If any other letter was drawn on the backs of people’s hands when entering bars to show that they were underage, there’s no way it would have gone on to be embraced as a symbol of a movement, but that’s exactly what happened with straight-edge — the Xs Sharpied onto young punks’ hands were adopted, tattooed on countless people and integrated into band names
Any movie franchise that reaches a 10th entry jumps on the opportunity to use an X, even if it’s gone nowhere near Roman numerals before (and even though, to use one of the internet’s most-repeated jokes of the last few years, the Fast & Furious franchise could have gone with Fast Ten: Your Seatbelts).
But more than cool, it’s sexy. It’s even in “sexy.” It’s 25 percent of sexy, 33 percent of sex and 300 percent of XXX.
XXX is not, and has never been, an official MPAA rating. X is, however, but was applied fairly widely to material deemed offensive, not just sexual content. The MPAA took its cue from the British Board of Film Classification, which originally had an H certificate signifying “Horrific” films — anything of a sexual nature was circulated unofficially so legitimate certification was irrelevant. The H was replaced in 1951 by an X, representing “explicit content,” but frequently applied to films that wouldn’t raise an eyebrow now — films pushing anarchic or communist ideas were slapped with an X. (In 1982, they realized that they had made these films more appealing by using the very cool letter X, and replaced it with two certifications — an 18 for movies only suitable for adults, and R18 for pornography.)

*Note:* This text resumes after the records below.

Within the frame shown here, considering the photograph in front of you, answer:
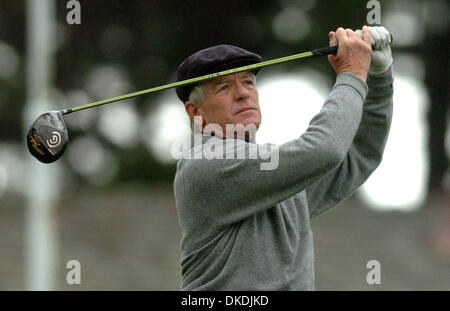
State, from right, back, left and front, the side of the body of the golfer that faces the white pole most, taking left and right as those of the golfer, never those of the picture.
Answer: back

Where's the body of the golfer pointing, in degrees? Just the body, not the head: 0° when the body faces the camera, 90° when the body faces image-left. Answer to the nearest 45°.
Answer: approximately 315°
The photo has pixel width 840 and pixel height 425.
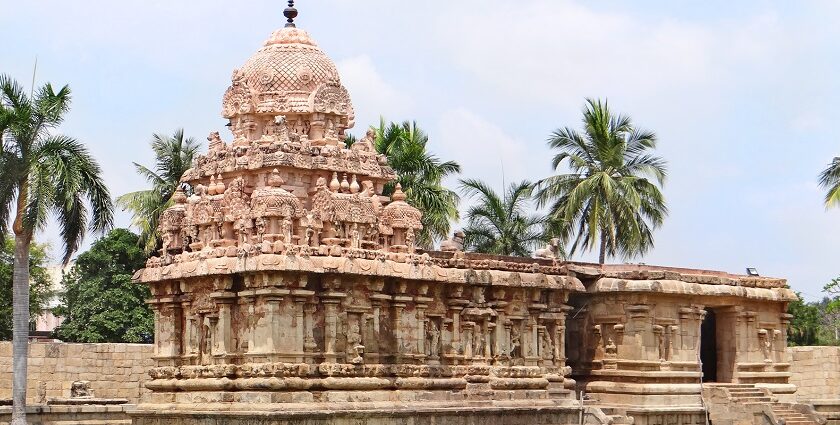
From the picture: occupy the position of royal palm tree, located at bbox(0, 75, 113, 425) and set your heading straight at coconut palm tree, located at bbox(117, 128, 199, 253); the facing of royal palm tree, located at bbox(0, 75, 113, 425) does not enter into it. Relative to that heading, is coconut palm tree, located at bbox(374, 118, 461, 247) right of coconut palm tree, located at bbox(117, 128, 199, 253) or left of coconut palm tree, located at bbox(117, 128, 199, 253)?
right

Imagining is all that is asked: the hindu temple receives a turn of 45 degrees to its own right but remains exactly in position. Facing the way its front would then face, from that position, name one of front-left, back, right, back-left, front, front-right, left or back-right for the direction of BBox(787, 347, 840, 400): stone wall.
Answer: front-left

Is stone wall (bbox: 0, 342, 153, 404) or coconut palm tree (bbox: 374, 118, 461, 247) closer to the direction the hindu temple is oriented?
the coconut palm tree

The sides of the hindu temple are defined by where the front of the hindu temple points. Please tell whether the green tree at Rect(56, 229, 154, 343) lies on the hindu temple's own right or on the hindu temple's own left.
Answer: on the hindu temple's own left

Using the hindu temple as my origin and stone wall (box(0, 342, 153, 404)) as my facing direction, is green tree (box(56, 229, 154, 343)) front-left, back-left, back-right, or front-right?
front-right
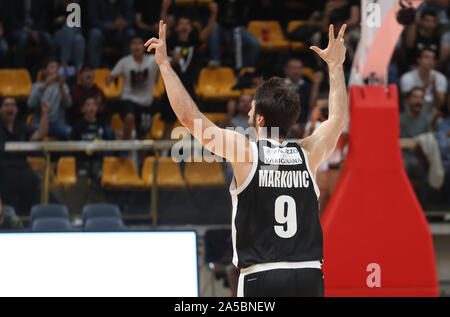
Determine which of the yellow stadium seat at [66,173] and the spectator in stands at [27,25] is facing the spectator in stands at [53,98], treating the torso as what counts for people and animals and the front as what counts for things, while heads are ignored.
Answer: the spectator in stands at [27,25]

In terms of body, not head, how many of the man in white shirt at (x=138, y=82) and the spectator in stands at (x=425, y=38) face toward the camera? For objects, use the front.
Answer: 2

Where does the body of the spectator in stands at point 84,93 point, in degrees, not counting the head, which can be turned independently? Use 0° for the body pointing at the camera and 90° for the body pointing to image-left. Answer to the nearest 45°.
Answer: approximately 0°

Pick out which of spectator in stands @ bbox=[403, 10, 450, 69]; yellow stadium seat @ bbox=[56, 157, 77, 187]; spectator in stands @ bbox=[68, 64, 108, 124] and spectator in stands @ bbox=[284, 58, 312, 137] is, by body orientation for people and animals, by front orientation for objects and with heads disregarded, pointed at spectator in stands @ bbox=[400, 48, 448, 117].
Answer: spectator in stands @ bbox=[403, 10, 450, 69]

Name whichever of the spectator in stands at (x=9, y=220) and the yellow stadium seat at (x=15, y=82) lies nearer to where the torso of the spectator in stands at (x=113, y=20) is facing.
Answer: the spectator in stands

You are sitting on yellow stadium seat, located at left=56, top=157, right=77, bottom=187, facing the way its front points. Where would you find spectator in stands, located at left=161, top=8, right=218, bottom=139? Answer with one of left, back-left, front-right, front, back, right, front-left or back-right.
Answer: back-left

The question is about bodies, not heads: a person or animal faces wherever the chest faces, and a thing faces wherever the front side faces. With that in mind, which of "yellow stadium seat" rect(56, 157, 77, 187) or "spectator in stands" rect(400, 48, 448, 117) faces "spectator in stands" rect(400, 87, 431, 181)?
"spectator in stands" rect(400, 48, 448, 117)

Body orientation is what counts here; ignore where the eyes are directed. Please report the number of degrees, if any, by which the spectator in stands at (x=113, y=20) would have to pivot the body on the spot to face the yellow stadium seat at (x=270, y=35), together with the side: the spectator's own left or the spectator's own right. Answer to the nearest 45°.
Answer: approximately 90° to the spectator's own left

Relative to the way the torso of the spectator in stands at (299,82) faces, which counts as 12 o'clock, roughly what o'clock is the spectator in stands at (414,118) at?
the spectator in stands at (414,118) is roughly at 10 o'clock from the spectator in stands at (299,82).

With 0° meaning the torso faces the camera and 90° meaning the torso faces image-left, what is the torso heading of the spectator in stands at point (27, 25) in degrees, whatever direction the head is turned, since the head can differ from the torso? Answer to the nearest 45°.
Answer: approximately 0°

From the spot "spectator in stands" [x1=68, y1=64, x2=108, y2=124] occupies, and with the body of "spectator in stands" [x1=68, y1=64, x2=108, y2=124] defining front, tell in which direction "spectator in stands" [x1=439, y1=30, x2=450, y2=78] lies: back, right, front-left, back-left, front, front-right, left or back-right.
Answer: left

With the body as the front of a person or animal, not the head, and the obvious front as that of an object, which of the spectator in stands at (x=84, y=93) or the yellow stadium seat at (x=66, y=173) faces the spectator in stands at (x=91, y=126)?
the spectator in stands at (x=84, y=93)
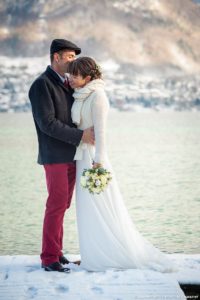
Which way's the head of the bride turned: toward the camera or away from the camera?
toward the camera

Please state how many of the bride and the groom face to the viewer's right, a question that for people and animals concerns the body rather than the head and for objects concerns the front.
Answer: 1

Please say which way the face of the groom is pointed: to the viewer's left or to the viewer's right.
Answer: to the viewer's right

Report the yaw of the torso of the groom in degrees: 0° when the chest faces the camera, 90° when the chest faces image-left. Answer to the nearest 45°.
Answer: approximately 270°

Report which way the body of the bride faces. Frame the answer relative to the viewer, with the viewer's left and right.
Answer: facing to the left of the viewer

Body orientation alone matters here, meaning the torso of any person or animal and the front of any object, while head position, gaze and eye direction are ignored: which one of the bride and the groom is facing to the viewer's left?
the bride

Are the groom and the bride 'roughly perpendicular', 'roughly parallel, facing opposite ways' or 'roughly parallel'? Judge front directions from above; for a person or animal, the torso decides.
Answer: roughly parallel, facing opposite ways
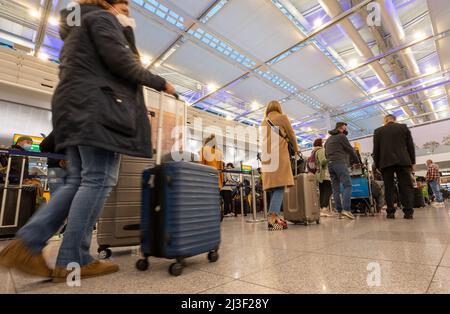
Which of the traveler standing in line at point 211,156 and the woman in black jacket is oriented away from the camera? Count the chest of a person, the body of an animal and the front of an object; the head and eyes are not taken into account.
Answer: the traveler standing in line

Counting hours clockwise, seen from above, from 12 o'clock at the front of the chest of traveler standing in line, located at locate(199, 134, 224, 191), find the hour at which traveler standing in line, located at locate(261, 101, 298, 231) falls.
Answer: traveler standing in line, located at locate(261, 101, 298, 231) is roughly at 5 o'clock from traveler standing in line, located at locate(199, 134, 224, 191).

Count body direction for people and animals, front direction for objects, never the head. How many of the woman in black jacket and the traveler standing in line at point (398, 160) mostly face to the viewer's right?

In 1968, the MPAA was established in America and introduced the X rating (for “extreme” rather than “explicit”), but it wasn’t limited to sexual material at all — a lot of films that initially got an X rating were deemed more to be “morally objectionable.” However, as more and more European films were imported, with a more casual attitude toward nudity and sexual content, the suggestion very much became that an X-rated movie would be pretty hot stuff. Makers of B-movies and exploitation films recognized that an X-rating was almost an endorsement, adding to a movie’s appeal, so began walloping it all over their posters. The MPAA didn’t copyright it, so it was something of a free-for-all.
More Xs suggested filthier content, so makers of porn soon began touting their wares as being “XXX” — presumably any more than three seemed to dilute the impact or appear unreadable. While there has never been an official definition as to what defines XXX, sci-fi writer and pornography reviewer/producer William Rostler proclaimed in 1973 that an X-rating meant a legitimate movie, two Xs meant softcore and XXX hardcore.
The MPAA itself doesn’t use an X-rating anymore — in 1990, it was retired due to being unshiftably associated with porn rather than genuine movies that were only suitable for adults. NC-17 is now the highest it goes, and anything too extreme for that rating is released unrated (which can greatly affect where it will be shown or sold, admittedly much less of an issue in a digital era).
But “X-rated” is part of common parlance in a way that is somehow less lame than it easily could be — the presence of that incredibly cool letter gives it a real boost. Enough brands, apps and products have had Xs crowbarred into their names that the letter itself should have been sapped of all of its impact, but there’s still something there despite overuse. The third-last letter of the alphabet retains an ineffable coolness, a certain je ne sais quoi.
Or, if you like, a certain… X-factor.